Daar stuitten wij op eene groote moeilijkheid: was De Zwaan de Rhône op- of afgevaren? Met andere woorden: was mevrouw Milligan naar het Zuiden van Frankrijk of naar Zwitserland gegaan. Wij vroegen inlichtingen aan de varensgezellen en alle menschen, die op kaden hunne bezigheden hadden en eindelijk kregen wij de zekerheid, dat mevrouw Milligan naar Zwitserland was gegaan. Wij volgden dus den loop der Rhône naar den oorsprong.
— Door Zwitserland gaat men naar Italie, zeide Mattia; dat is ook een buitenkansje. Als wij, mevrouw Milligan nareizende, eens te Lucca kwamen, wat zou Cristina blij zijn!
Arme, goede Mattia! Hij hielp mij zoeken naar hen, die mij dierbaar waren, en ik deed niets om hem in de gelegenheid te stellen zijn zusje weer te zien.

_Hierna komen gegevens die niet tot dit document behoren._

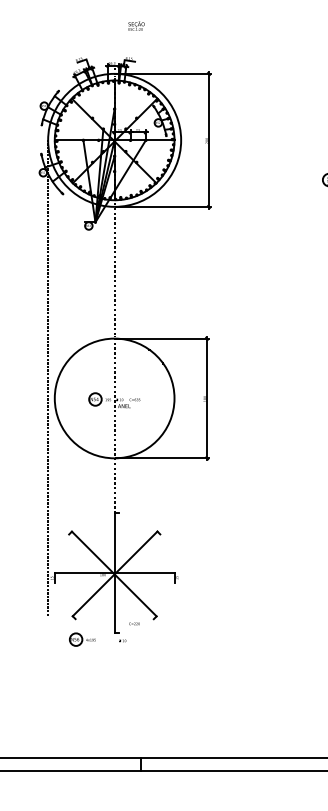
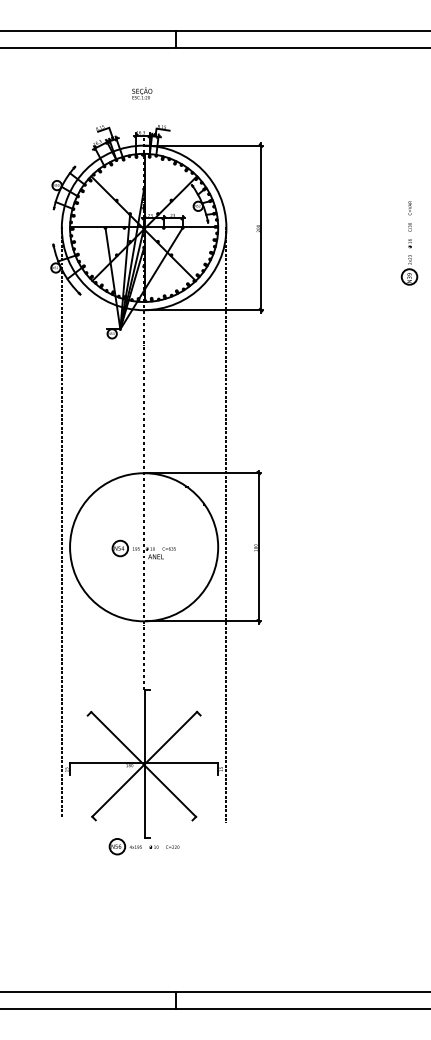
text: (136, 26) -> (142, 93), moved
line: (181, 380) -> (226, 524), added
text: (134, 623) -> (172, 846), moved
part: (81, 639) -> (124, 846), moved

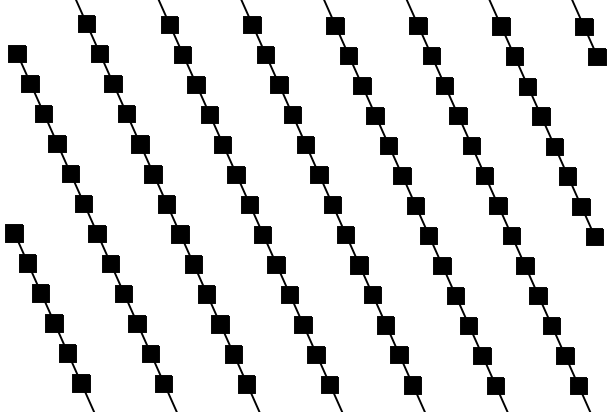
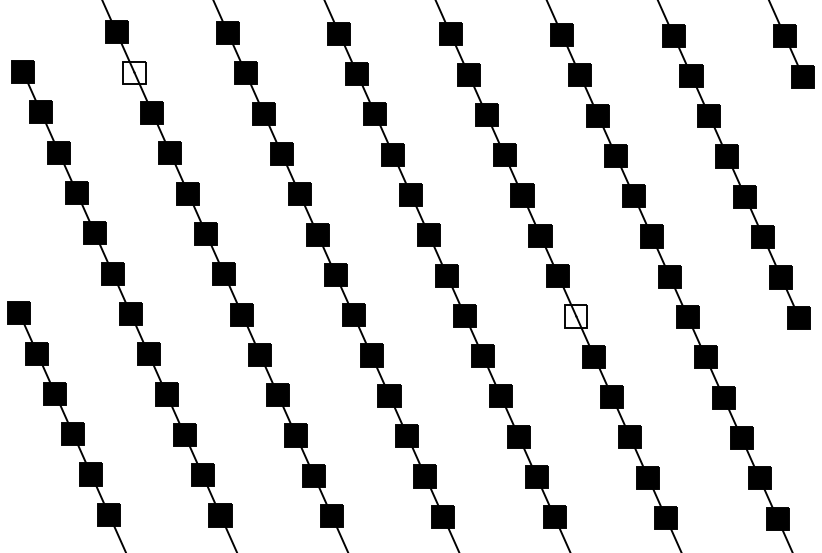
fill: (100, 54) -> (134, 72), removed
fill: (429, 235) -> (576, 316), removed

Van Lyon af wonnen wij elken dag op De Zwaan, want de Rhône heeft zulk een sterken golfslag, dat men ze niet zoo gemakkelijk opvaart als de Seine. Te Culoz was zij ons niet meer dan zes weken vooruit; intusschen als ik de kaart raadpleegde, moest ik het betwijfelen of wij haar wel zouden ingehaald hebben vóór zij in Zwitserland was, want het was mij onbekend, dat de Rhône niet verder bevaarbaar is dan tot Genève en wij verbeeldden ons, dat mevrouw Milligan met De Zwaan Zwitserland wilde bezoeken, van welk land wij geen kaart hadden.
Wij kwamen te Seyssel, eene stad, die in tweeën gedeeld wordt [ 226 ]door de rivier, waarover eene hangende brug is geslagen, en wij volgden den oever der rivier. Hoe verrast was ik, toen ik in de verte De Zwaan meende te herkennen.
Wij zetten het op een drafje: ja het was haar vorm; het was ze; en toch zag zij er uit als een verlaten vaartuig. Zij was stevig vastgemeerd achter eene soort van kade, die haar beschermde en aan boord was alles gesloten. Er waren ook geen bloemen onder de veranda.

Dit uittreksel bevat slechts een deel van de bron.